8. It may be noted that during the trial an application was given by the prosecution that the original register has been produced at Exh. 17 which is a register containing the secret information, page 2, entry 95; Exh. 18 diary of Police Station, page 45, entry 2; Exh. 19 Police Station muddamal pavti registered under No. 49 of 2000; Exh. 21 FIR book for 1999-2000 which were produced before the trial Court. As they were all original, the prosecution has taken back the same after producing xerox copy of the same. However, with a view to satisfy the conscious of this Court, original records Exh. 17, 18, 19, 28 etc. were called for. The learned A.P.P. has brought the same and this Court examined the same and after examining the same, this Court is satisfied that the prosecution has kept the records proper and the same inspired the confidence of this Court in this behalf.

8.1 It may be noted that after the arguments were over, the appellant filed an application dated 4.11.2004 before the Hon'ble the Chief Justice which was received by the office on 9.11.2004. However, due to the intervening Diwali vacation ultimately the matter was placed before this Court and on 30.11.2004 this Court directed that considering the application of the prisoner, the jail authority was directed to produce the applicant Ramdharisinh Bhamdarsinh before this Court with proper escort and all the medical case papers of the applicant on 3.12.2004. Thereafter, on 3.12.2004 the applicant remained present. We heard the applicant/appellant as well as the learned A.P.P. During the course of hearing he has stated that due to his old age he is not in a position to do daily work and is required to take help of other co-prisoners. On that day the concerned medical officer requested to give him some time to supply the requisite medical case papers and therefore the matter was adjourned to 7.12.2004.

8.1A Ultimately thereafter the medical officer produced medical report and certificate signed by the medical officer in which it has been stated that the petitioner had several ailments. He had undergone surgery from time to time. The certificate as well as the health report of the prisoner was also produced before us which we have gone through. The said report indicates that the petitioner looks very weak, his eye sight was also very weak. He had some problem regarding teeth also. Thereafter this Court passed order dated 7.12.2004.

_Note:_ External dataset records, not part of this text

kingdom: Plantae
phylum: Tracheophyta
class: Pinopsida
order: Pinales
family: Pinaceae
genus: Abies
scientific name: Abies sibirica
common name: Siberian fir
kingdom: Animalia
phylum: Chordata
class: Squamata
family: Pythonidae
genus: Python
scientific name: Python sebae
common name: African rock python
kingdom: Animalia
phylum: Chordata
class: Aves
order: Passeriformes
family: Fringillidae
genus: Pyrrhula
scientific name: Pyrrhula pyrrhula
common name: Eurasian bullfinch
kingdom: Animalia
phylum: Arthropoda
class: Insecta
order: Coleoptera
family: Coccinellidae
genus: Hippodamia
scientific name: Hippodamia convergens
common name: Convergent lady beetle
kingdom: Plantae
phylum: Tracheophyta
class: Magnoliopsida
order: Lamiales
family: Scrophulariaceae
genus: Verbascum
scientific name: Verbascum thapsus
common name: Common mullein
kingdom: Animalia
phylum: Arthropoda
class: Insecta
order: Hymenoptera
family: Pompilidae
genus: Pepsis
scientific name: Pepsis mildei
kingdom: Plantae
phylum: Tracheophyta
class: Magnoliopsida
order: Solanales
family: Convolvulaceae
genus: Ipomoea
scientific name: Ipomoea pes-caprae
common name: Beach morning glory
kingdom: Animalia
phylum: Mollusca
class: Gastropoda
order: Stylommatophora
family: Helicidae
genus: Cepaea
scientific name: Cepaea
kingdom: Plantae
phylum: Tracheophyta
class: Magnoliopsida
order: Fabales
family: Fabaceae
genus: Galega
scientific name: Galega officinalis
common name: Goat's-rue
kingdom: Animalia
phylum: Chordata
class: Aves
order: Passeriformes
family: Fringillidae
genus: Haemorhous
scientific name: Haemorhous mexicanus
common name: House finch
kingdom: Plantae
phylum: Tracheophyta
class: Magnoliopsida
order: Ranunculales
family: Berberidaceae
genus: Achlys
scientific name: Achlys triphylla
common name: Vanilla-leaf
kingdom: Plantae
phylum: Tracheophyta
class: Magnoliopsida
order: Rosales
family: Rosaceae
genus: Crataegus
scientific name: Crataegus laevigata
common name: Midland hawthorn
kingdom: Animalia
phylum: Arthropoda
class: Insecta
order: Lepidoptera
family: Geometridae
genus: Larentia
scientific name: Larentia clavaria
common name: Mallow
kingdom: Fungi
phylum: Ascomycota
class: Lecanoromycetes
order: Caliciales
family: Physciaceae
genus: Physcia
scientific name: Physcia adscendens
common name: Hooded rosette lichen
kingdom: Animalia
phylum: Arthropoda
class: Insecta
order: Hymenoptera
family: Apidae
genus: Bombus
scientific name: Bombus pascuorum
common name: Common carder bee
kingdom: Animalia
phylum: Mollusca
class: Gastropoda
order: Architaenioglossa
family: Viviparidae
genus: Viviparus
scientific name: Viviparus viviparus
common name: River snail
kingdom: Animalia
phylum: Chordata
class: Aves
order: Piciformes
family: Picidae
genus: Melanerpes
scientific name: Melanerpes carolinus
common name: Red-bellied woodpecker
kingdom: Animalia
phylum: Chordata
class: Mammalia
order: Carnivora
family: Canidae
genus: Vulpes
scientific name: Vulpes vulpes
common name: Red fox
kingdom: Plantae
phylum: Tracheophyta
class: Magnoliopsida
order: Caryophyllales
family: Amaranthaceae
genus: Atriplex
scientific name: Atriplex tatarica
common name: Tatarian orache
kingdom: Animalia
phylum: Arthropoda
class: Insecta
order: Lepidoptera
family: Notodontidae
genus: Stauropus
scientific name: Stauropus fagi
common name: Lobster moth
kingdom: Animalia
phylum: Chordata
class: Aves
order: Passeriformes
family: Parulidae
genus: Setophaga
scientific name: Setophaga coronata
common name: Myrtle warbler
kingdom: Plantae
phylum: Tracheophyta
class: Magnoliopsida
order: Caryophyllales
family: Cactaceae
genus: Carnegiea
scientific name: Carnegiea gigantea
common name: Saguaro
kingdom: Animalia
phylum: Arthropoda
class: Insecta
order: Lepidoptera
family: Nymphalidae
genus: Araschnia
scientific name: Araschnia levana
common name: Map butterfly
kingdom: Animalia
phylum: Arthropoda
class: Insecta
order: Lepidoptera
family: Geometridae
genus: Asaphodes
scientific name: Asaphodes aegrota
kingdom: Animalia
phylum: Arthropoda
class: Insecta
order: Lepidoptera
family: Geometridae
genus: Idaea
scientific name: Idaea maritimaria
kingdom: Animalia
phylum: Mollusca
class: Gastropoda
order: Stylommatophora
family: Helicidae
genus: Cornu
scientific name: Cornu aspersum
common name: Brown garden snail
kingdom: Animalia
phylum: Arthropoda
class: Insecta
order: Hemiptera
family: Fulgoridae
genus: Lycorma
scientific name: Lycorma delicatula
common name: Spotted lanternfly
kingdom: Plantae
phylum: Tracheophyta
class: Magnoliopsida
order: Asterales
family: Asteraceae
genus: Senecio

8.1B All these have been shown and seen by us only with a view to see that when this Court considers the case of the appellant accused, the Court may have some consideration of the health of the accused while awarding the sentence.

8.1C However, we have considered the oral evidence as well as documentary evidence which we have discussed above and in our view the prosecution has clearly established its case by leading evidence. Thus, in our view, there is no question of raising any doubt in the case of prosecution and therefore the contention of the learned counsel for the appellant regarding benefit of doubt is rejected. Therefore, we are of the view that the appeal should be dismissed and the order of sentence passed by the learned trial judge should be confirmed.

8.1D We have considered the case of prosecution. We are of the view that prosecution has proved the case by leading oral as well as documentary evidence against the accused beyond reasonable doubt. We have also considered the judgement of the learned trial judge. The learned trial judge has given very cogent and convincing reasons to convict the accused. The learned advocate for the appellant has not been able to dislodge any of the reasonings given by the learned trial judge. However, learned Addl. Public Prosecutor has given additional reasons in support of the said judgement. We, therefore, dismiss the appeal of the appellant and accept the reasoning of the learned Additional Public Prosecutor.

8.2 For the foregoing reasons, the appeal is dismissed. The conviction of the appellant recorded under Section 8(c) read with Section 21 of the NDPS Act as well as punishment for the said offence is confirmed.

9. In the result, the appeal is dismissed. No order as to costs.